De nombreux reproches peuvent lui être adressés, en effet. Par exemple les titres rappés, garanties gonflantes (et d’ailleurs insuffisantes) de ne pas être classés trop vite dans les bacs "trip hop" des disquaires. La plupart d’entre eux sont superflus. Le "Distinguished Jamaican English" de Phi Life Cipher et le "Good Girl Gone Bad" rétro de Wildflower passent encore. Mais ce n’était vraiment pas nécessaire de faire venir Iriscience et Blade pour des titres aussi pénibles que ceux de leurs formations respectives, Dilated Peoples et Blade. En fait, à l’image de Very Mercenary avec "Road of Many Signs" (en compagnie des Dreams Warriors), seul un rap est ici vraiment bon : un "It ain’t Nuttin" servi par notre super-héros préféré à tous, MF Doom.
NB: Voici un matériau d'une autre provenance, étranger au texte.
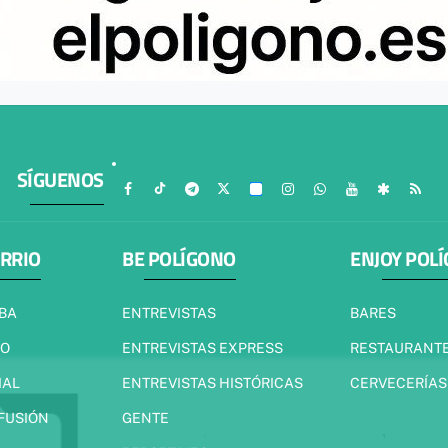
SÍGUENOS
ARRIO
BE POLÍGONO
ENJOY POL
IBA
ENTREVISTAS
BARES
JO
ENTREVISTAS EXPRESS
RESTAURANT
IAL
ENTREVISTAS HISTÓRICAS
CERVECERÍAS
 FUSIÓN
GENTE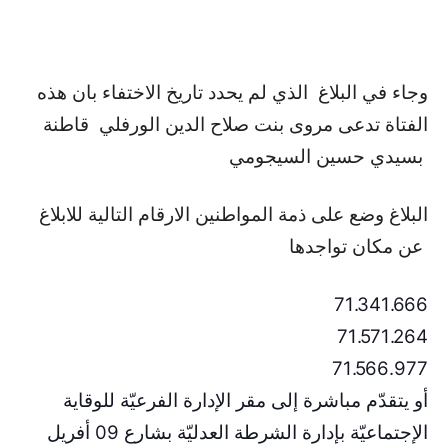
وجاء في البلاغ الذي لم يحدد تاريخ الاختفاء بان هذه
الفتاة تدعى مروى بنت صلاح الدين الورفلي قاطنة
بسيدي حسين السيجومي
البلاغ وضع على ذمة المواطنين الارقام التالية للابلاغ
عن مكان تواجدها
71.341.666
71.571.264
71.566.977
أو يتقدّم مباشرة إلى مقر الإدارة الفرعيّة للوقاية
الإجتماعيّة بإدارة الشرطة العدليّة بشارع 09 أفريل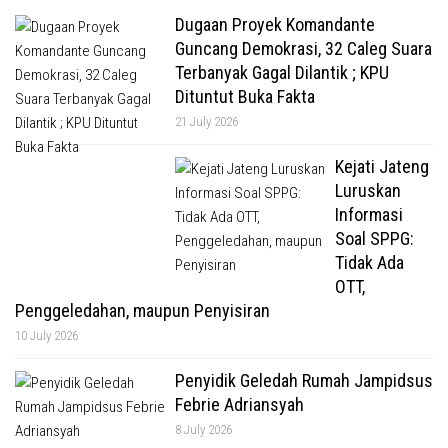
Dugaan Proyek Komandante
Guncang Demokrasi, 32 Caleg Suara
Terbanyak Gagal Dilantik ; KPU
Dituntut Buka Fakta
21 July 2026
Kejati Jateng
Luruskan
Informasi
Soal SPPG:
Tidak Ada
OTT,
Penggeledahan, maupun Penyisiran
10 July 2026
Penyidik Geledah Rumah Jampidsus
Febrie Adriansyah
8 July 2026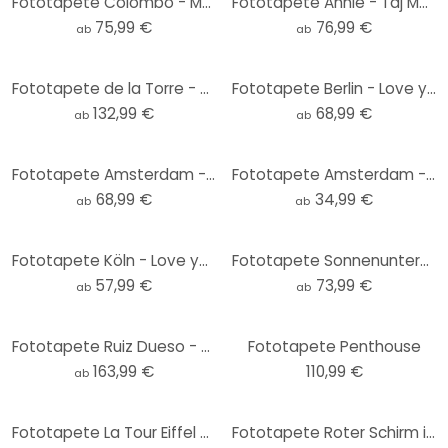
Fototapete Colombo - Matera in Italien
Fototapete Annie - Taj Mahal
75,99 €
76,99 €
ab
ab
Fototapete de la Torre - Toskana
Fototapete Berlin - Love your City
132,99 €
68,99 €
ab
ab
Fototapete Amsterdam - Love your City
Fototapete Amsterdam - Rund - Love your City - Selbstklebend/Vlies
68,99 €
34,99 €
ab
ab
Fototapete Köln - Love your City
Fototapete Sonnenuntergang in Venedig - Zhang
57,99 €
73,99 €
ab
ab
Fototapete Ruiz Dueso - New York bei Sonnenuntergang
Fototapete Penthouse
163,99 €
110,99 €
ab
Fototapete La Tour Eiffel Aquarell - Vertikal
Fototapete Roter Schirm in New York Aquarell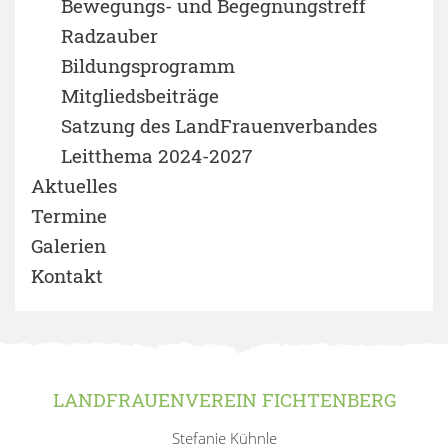
Bewegungs- und Begegnungstreff
Radzauber
Bildungsprogramm
Mitgliedsbeiträge
Satzung des LandFrauenverbandes
Leitthema 2024-2027
Aktuelles
Termine
Galerien
Kontakt
LANDFRAUENVEREIN FICHTENBERG
Stefanie Kühnle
The Herbaliser sont des beatmakers. Ils perdent leur temps à saborder leurs albums à coups de rappeurs moins bons MCs qu’ils ne sont bons producteurs. Les instrumentaux et les titres chantés de l’album, presque tous supérieurs aux passages rappés, en sont la preuve. C’est grâce à eux et à MF Doom que Something Wicked this Way Comes commence et finit bien. Grâce au somptueux "Something Wicked" orchestré et interprété par Seaming To. Grâce aux grandes plages façon BO blaxploitation de "24 Carat Blag", "Battle of Bongo Hill", "The Hard Stuff", "Unsungsong", agréables quoiqu’un peu trop douillettes et confortables, au-dessus desquelles surnage le plus relevé "Worldwide Connect".
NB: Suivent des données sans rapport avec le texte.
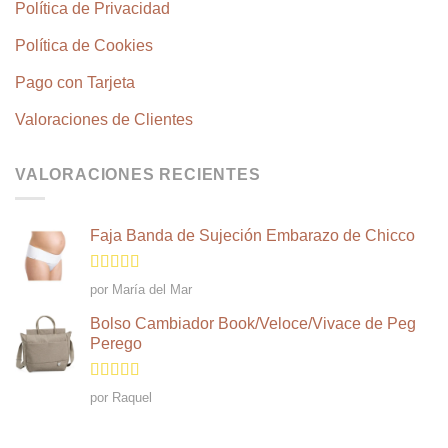
Política de Privacidad
Política de Cookies
Pago con Tarjeta
Valoraciones de Clientes
VALORACIONES RECIENTES
Faja Banda de Sujeción Embarazo de Chicco
Valorado
por María del Mar
en
4
de 5
Bolso Cambiador Book/Veloce/Vivace de Peg
Perego
Valorado en
por Raquel
5
de 5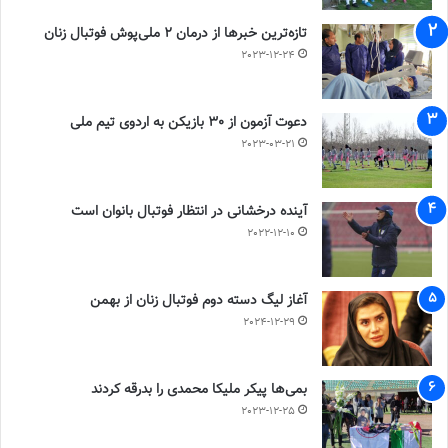
تازه‌ترین خبرها از درمان ۲ ملی‌پوش فوتبال زنان
2023-12-24
دعوت آزمون از 30 بازیکن به اردوی تیم ملی
2023-03-21
آینده درخشانی در انتظار فوتبال بانوان است
2022-12-10
آغاز لیگ دسته دوم فوتبال زنان از بهمن
2024-12-29
بمی‌ها پیکر ملیکا محمدی را بدرقه کردند
2023-12-25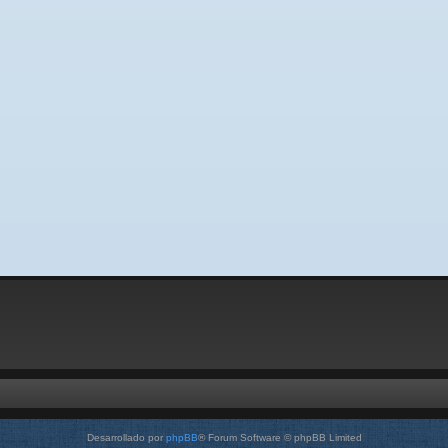
Desarrollado por
phpBB
® Forum Software © phpBB Limited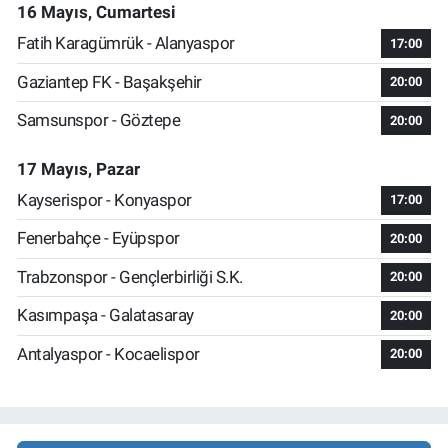
16 Mayıs, Cumartesi
Fatih Karagümrük - Alanyaspor
17:00
Gaziantep FK - Başakşehir
20:00
Samsunspor - Göztepe
20:00
17 Mayıs, Pazar
Kayserispor - Konyaspor
17:00
Fenerbahçe - Eyüpspor
20:00
Trabzonspor - Gençlerbirliği S.K.
20:00
Kasımpaşa - Galatasaray
20:00
Antalyaspor - Kocaelispor
20:00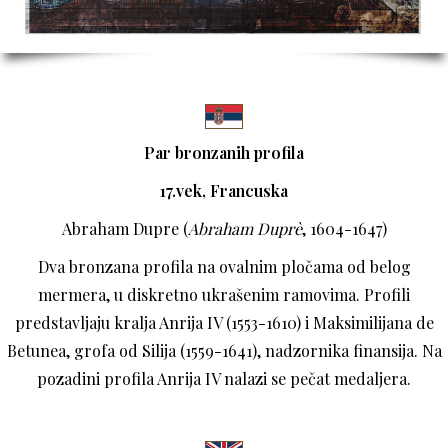
Par bronzanih profila
17.vek, Francuska
Abraham Dupre (
Abraham Duprè
, 1604-1647)
Dva bronzana profila na ovalnim pločama od belog
mermera, u diskretno ukrašenim ramovima. Profili
predstavljaju kralja Anrija IV (1553-1610) i Maksimilijana de
Betunea, grofa od Silija (1559-1641), nadzornika finansija. Na
pozadini profila Anrija IV nalazi se pečat medaljera.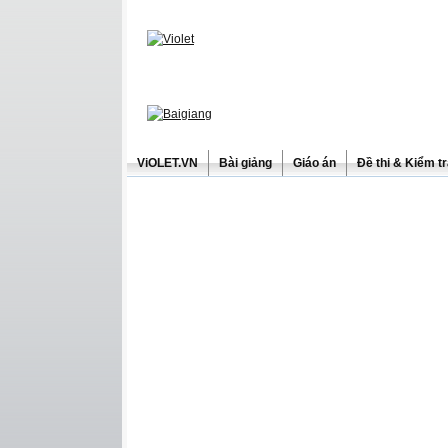
ViOLET.VN
Bài giảng
Giáo án
Đề thi & Kiểm t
Certes, dans l'ensemble, Something Wicked this Way Comes est un album inégal, encombré d’invités superflus et d’instrumentaux complaisants. Mais après tout, Blow your Headphones et Very Mercenary, bien accueillis en leur temps, ne l’étaient-ils pas tout autant ? En gardant la tête froide, sans se laisser entraîner par le flux de nos espoirs et de nos déceptions vis-à-vis du hip hop anglais, il faut tout de même reconnaître à Jake Wherry et à Ollie Teeba le statut de bons artistes.